You can download the first chapter of Wicket In Action for free here:
http://manning.com/dashorst/ and some chapters of Tapestry In Action
here: http://manning.com/lewisship/
Actually, Tapestry in Action is pretty old and covers only Tapestry 3. I would advice downloading chapters 1-4 of 'Enjoying Web Development With Tapestry' (http://www.agileskills2.org/EWDT). This covers Tapestry 4. A lot of changes have been made from Tapestry 3 to Tapestry 4.
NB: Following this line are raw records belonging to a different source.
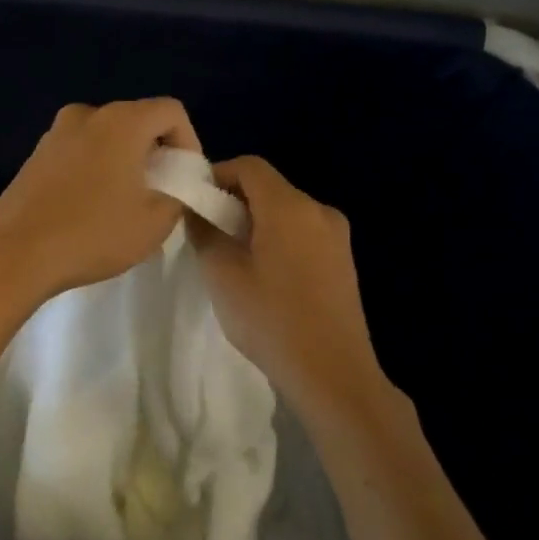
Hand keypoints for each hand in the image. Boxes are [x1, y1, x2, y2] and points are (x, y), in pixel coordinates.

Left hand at [0, 98, 202, 303]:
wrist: (16, 253)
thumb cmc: (93, 234)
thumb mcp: (155, 222)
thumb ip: (178, 194)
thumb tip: (173, 185)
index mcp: (121, 121)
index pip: (171, 111)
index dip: (189, 142)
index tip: (185, 178)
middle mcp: (87, 115)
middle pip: (136, 120)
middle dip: (155, 151)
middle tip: (160, 191)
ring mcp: (55, 133)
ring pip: (105, 135)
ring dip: (123, 159)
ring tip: (125, 200)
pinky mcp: (35, 155)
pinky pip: (79, 150)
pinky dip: (95, 167)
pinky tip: (91, 205)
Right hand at [187, 156, 389, 415]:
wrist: (332, 373)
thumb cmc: (271, 319)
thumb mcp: (222, 274)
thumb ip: (204, 231)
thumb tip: (196, 208)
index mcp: (289, 206)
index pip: (249, 166)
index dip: (217, 175)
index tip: (194, 202)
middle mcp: (318, 210)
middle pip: (269, 187)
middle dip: (234, 201)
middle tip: (207, 232)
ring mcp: (337, 236)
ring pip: (286, 212)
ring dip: (255, 222)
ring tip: (232, 258)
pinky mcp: (344, 261)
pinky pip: (303, 234)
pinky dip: (278, 239)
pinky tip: (264, 275)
I'm just starting to learn Wicket now and I can confirm that learning Wicket is easier that learning Tapestry. I'm sure others on this list can tell you a lot more about Wicket than I can. I personally feel more in control with Tapestry since every part of the framework can be tweaked, overridden and enhanced easily once you know your way around the framework and you have full control of what objects are stored on the session and when and you can let code inject pure html into the page wherever you like if you want to. With Wicket I can quickly start developing pages but it feels like I need to think much harder about how to do things without filling up the Session with data, since it tries much harder to be smart for you behind the scenes. It does this to make the developers more productive, but I don't always trust that kind of smartness and I'm always afraid that any List I'm showing gets stored on the session without me knowing about it. I'm probably just a control-freak and this is just part of the Wicket learning curve. I'm sure I'll feel more comfortable once I get to know it better.

Some things I didn't like about Tapestry:
Classes are abstract (a lot of stuff like getters/setters etc. are injected into the classes at runtime). It saves on boilerplate code, but makes testing harder and makes things less obvious. A lot of injections are done using either XML or Annotations with Strings of text in them. This doesn't give you any type-safety and forces you to continuously browse through the documentation. The learning curve is pretty steep (mainly because of the notorious rewind-phase that confuses a lot of developers) and it seems that every major release is incompatible with previous releases, forcing you to re-learn a lot.

That said, once you know Tapestry, it is very productive and really a pleasure to use. As is Wicket from what I've seen so far.